Hemos paseado a gusto las aldeas pobres, jugado con los niños, departido con sus jóvenes, bromeado en sus fuentes. En realidad allí no tienen nada. Hemos entrado en sus habitáculos de 3 por 4 metros, con un hogar en un rincón, pero afuera tienen el sol y más allá el río con agua y por doquier la paz y la naturaleza. Pero en la gran ciudad no gozan de nada de eso. Es la misma miseria, pero sin un sol que acariciar las mejillas, sin una naturaleza con que maravillar los ojos, sin una paz que meza el alma…
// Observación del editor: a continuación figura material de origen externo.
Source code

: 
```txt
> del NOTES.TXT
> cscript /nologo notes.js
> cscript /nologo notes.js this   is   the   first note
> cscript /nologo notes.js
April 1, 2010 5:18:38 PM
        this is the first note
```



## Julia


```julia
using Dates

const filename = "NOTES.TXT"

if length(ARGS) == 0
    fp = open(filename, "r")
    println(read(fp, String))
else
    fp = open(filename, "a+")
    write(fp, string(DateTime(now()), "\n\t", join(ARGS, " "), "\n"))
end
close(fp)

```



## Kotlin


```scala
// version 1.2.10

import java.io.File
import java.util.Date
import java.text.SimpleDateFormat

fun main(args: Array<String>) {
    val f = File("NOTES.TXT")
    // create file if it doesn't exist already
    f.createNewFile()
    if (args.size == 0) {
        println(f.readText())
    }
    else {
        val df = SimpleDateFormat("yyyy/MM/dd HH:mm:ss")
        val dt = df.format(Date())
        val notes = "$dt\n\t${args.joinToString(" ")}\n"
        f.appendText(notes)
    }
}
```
Cae la tarde a la vera de la avenida ensordecedora. Algunas mujeres libran un espacio sin basura. Es ahí donde instalan su ventilador de hierro, prenden el fuego y cocinan la cena. Hay muchas formas de atardecer a lo largo y ancho del mundo. Seguramente no es el sofá con la televisión delante, seguramente no es cuestión de comida rápida mientras que repasamos los posts del twiter o facebook, pero quizás tampoco es esa convivencia tan estrecha con el polvo, la suciedad y el ruido. Hay otras formas de despedir el día, de gozar de la sagrada hora del atardecer…
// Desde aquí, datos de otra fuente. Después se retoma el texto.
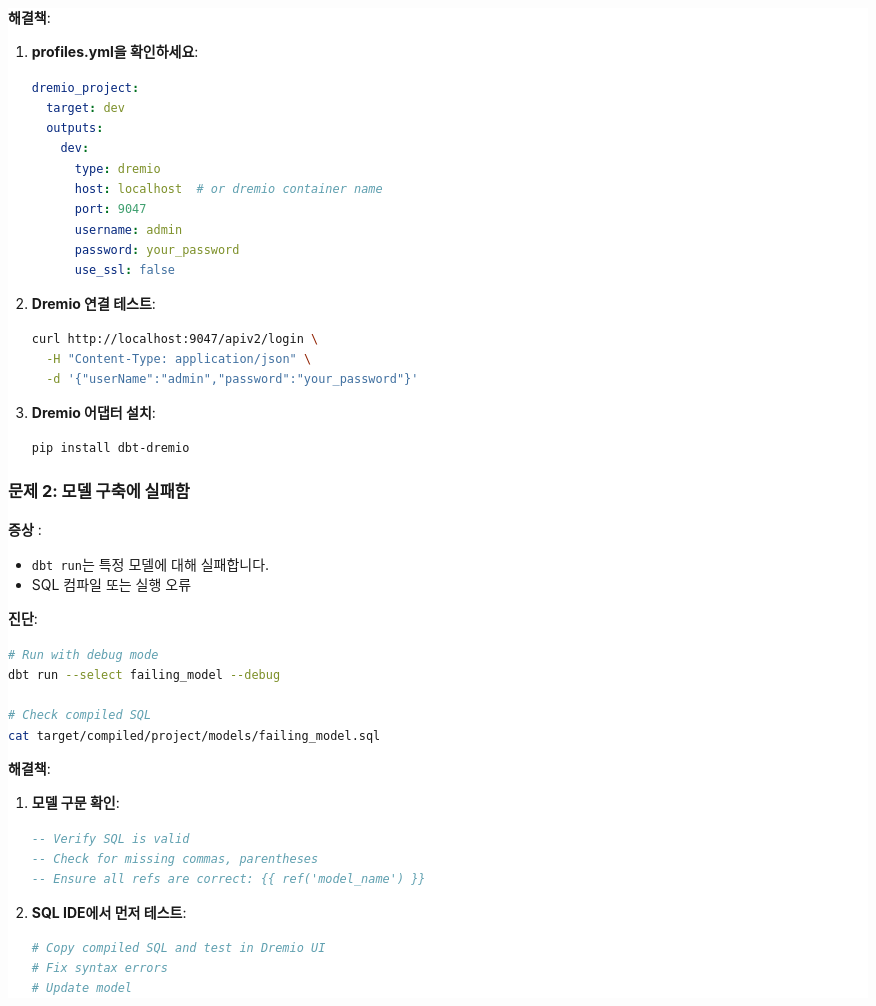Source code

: **해결책**:

1. **profiles.yml을 확인하세요**:
   ```yaml
   dremio_project:
     target: dev
     outputs:
       dev:
         type: dremio
         host: localhost  # or dremio container name
         port: 9047
         username: admin
         password: your_password
         use_ssl: false
   ```

2. **Dremio 연결 테스트**:
   ```bash
   curl http://localhost:9047/apiv2/login \
     -H "Content-Type: application/json" \
     -d '{"userName":"admin","password":"your_password"}'
   ```

3. **Dremio 어댑터 설치**:
   ```bash
   pip install dbt-dremio
   ```

### 문제 2: 모델 구축에 실패함

**증상** :
- `dbt run`는 특정 모델에 대해 실패합니다.
- SQL 컴파일 또는 실행 오류

**진단**:
```bash
# Run with debug mode
dbt run --select failing_model --debug

# Check compiled SQL
cat target/compiled/project/models/failing_model.sql
```

**해결책**:

1. **모델 구문 확인**:
   ```sql
   -- Verify SQL is valid
   -- Check for missing commas, parentheses
   -- Ensure all refs are correct: {{ ref('model_name') }}
   ```

2. **SQL IDE에서 먼저 테스트**:
   ```bash
   # Copy compiled SQL and test in Dremio UI
   # Fix syntax errors
   # Update model
   ```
¿Será ésta la misma nación que fabrica bombas nucleares? ¡Antes que esos mortíferos y diabólicos artefactos, ropas sin mugre para los niños, antes un poco de luz y prosperidad en medio de tan atroces asfaltos! No paseo más esas avenidas tan poco sugerentes. La jornada se acorta de forma inevitable. Cansancio y desolación corren el telón del día antes de la hora. A veces vence el panorama de afuera.
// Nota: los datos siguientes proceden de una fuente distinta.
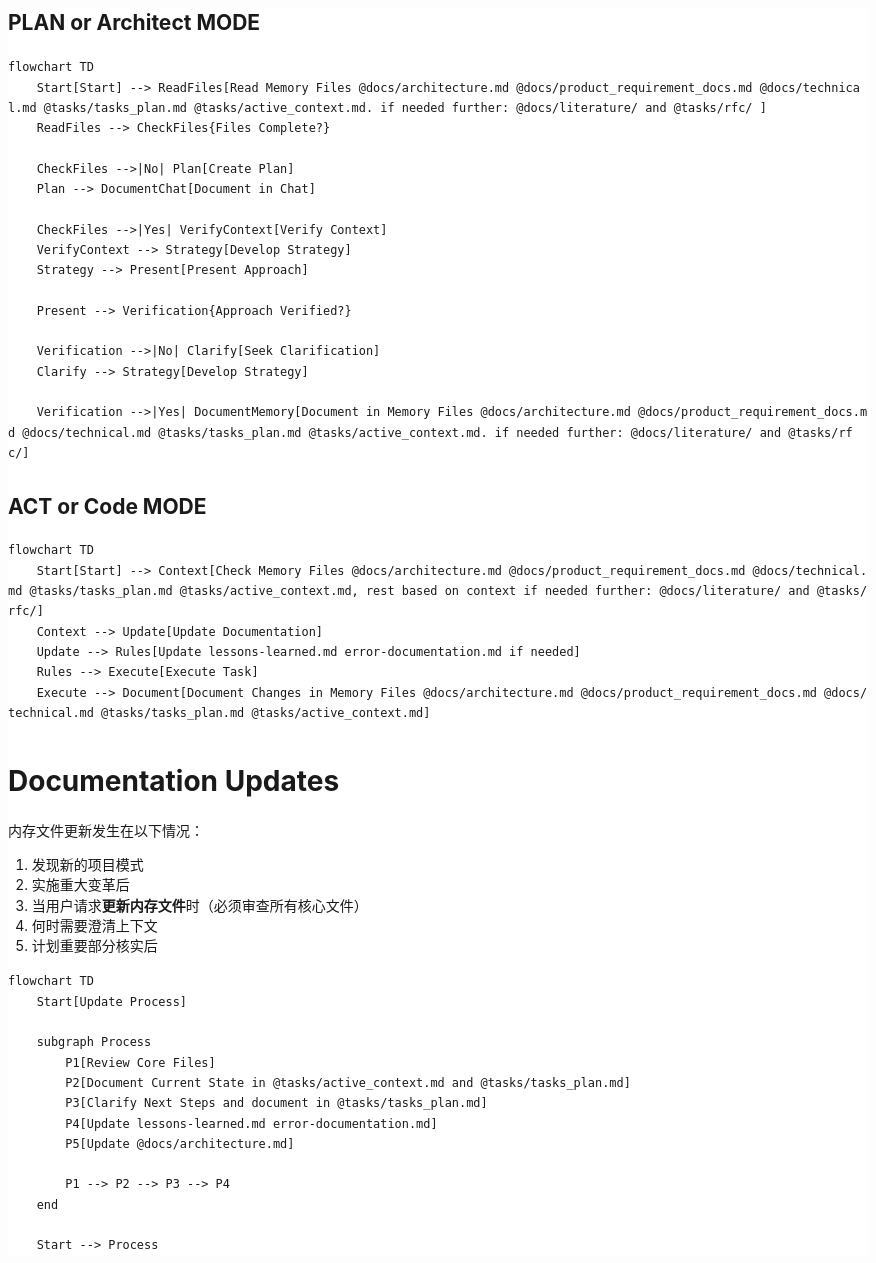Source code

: ## PLAN or Architect MODE
```mermaid
flowchart TD
    Start[Start] --> ReadFiles[Read Memory Files @docs/architecture.md @docs/product_requirement_docs.md @docs/technical.md @tasks/tasks_plan.md @tasks/active_context.md. if needed further: @docs/literature/ and @tasks/rfc/ ]
    ReadFiles --> CheckFiles{Files Complete?}
    
    CheckFiles -->|No| Plan[Create Plan]
    Plan --> DocumentChat[Document in Chat]
    
    CheckFiles -->|Yes| VerifyContext[Verify Context]
    VerifyContext --> Strategy[Develop Strategy]
    Strategy --> Present[Present Approach]
    
    Present --> Verification{Approach Verified?}

    Verification -->|No| Clarify[Seek Clarification]
    Clarify --> Strategy[Develop Strategy]

    Verification -->|Yes| DocumentMemory[Document in Memory Files @docs/architecture.md @docs/product_requirement_docs.md @docs/technical.md @tasks/tasks_plan.md @tasks/active_context.md. if needed further: @docs/literature/ and @tasks/rfc/]
```

## ACT or Code MODE
```mermaid
flowchart TD
    Start[Start] --> Context[Check Memory Files @docs/architecture.md @docs/product_requirement_docs.md @docs/technical.md @tasks/tasks_plan.md @tasks/active_context.md, rest based on context if needed further: @docs/literature/ and @tasks/rfc/]
    Context --> Update[Update Documentation]
    Update --> Rules[Update lessons-learned.md error-documentation.md if needed]
    Rules --> Execute[Execute Task]
    Execute --> Document[Document Changes in Memory Files @docs/architecture.md @docs/product_requirement_docs.md @docs/technical.md @tasks/tasks_plan.md @tasks/active_context.md]
```

# Documentation Updates

内存文件更新发生在以下情况：
1. 发现新的项目模式
2. 实施重大变革后
3. 当用户请求**更新内存文件**时（必须审查所有核心文件）
4. 何时需要澄清上下文
5. 计划重要部分核实后

```mermaid
flowchart TD
    Start[Update Process]
    
    subgraph Process
        P1[Review Core Files]
        P2[Document Current State in @tasks/active_context.md and @tasks/tasks_plan.md]
        P3[Clarify Next Steps and document in @tasks/tasks_plan.md]
        P4[Update lessons-learned.md error-documentation.md]
        P5[Update @docs/architecture.md]
        
        P1 --> P2 --> P3 --> P4
    end
    
    Start --> Process
```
Al día siguiente muy oportuna una gran familia de monos vino a llamar literalmente a nuestra ventana. Estaba en unas ramas que pegaban a nuestra habitación. Les dimos comida y pasamos el tiempo observándoles, aprovechando el lujo tenerlos justo al otro lado del cristal. No parece que estemos muy lejos de ellos. Seguramente era antes de ayer cuando nosotros también nos desplazábamos a cuatro patas, cuando aún no habíamos erguido nuestra columna vertebral y pasábamos las horas muertas quitándonos unos a otros las pulgas y dábamos de mamar de esos pechos tan flácidos…

Lujo de Bombay

Disfrutamos en el “Lotus House” de Brahma Kumaris de la última comida india. Apuramos hasta el último bocado a sabiendas de que no tardaríamos de echar en falta tan sencillos, como deliciosos mangares. Después comienza el largo peregrinaje por los aeropuertos de Ahmedabab, Bombay y Munich y sus agotadores controles. El lujo del nuevo aeropuerto de Bombay, nos da un último zarpazo en nuestra mirada a medias asombrada e indignada. El pesado avión de Luftansa despega y apunto en el cuaderno: “Dicen que allí abajo, en medio de todas esas luces duermen más de 25 millones de habitantes. Privilegio de altura que borra toda la sordidez y penuria. Esta vez sólo estamos de paso en Bombay. No hemos de taparnos los oídos y la boca a la carrera por sus ensordecedoras calles.”

Cuando las azafatas nos pusieron delante esa bandeja llena de los múltiples plásticos y envoltorios conteniendo un comida artificial, echamos en falta esa otra bandeja grande y diáfana con ese sencillo arroz con dhal que nos ha mantuvo fuertes a lo largo de todos los días. En mitad de todos los aprendizajes, no son pocos los que se refieren a la necesidad de tomar nota de esa cocina india tan sabrosa, como completa, sencilla y sana.

Aterrizamos en el frío occidente. Desde el avión, la sierra de Madrid exhibe su blanco amenazante. No hay vuelta para atrás. Hay que buscar guantes y bufanda; hay que desembarcar necesariamente en este invierno.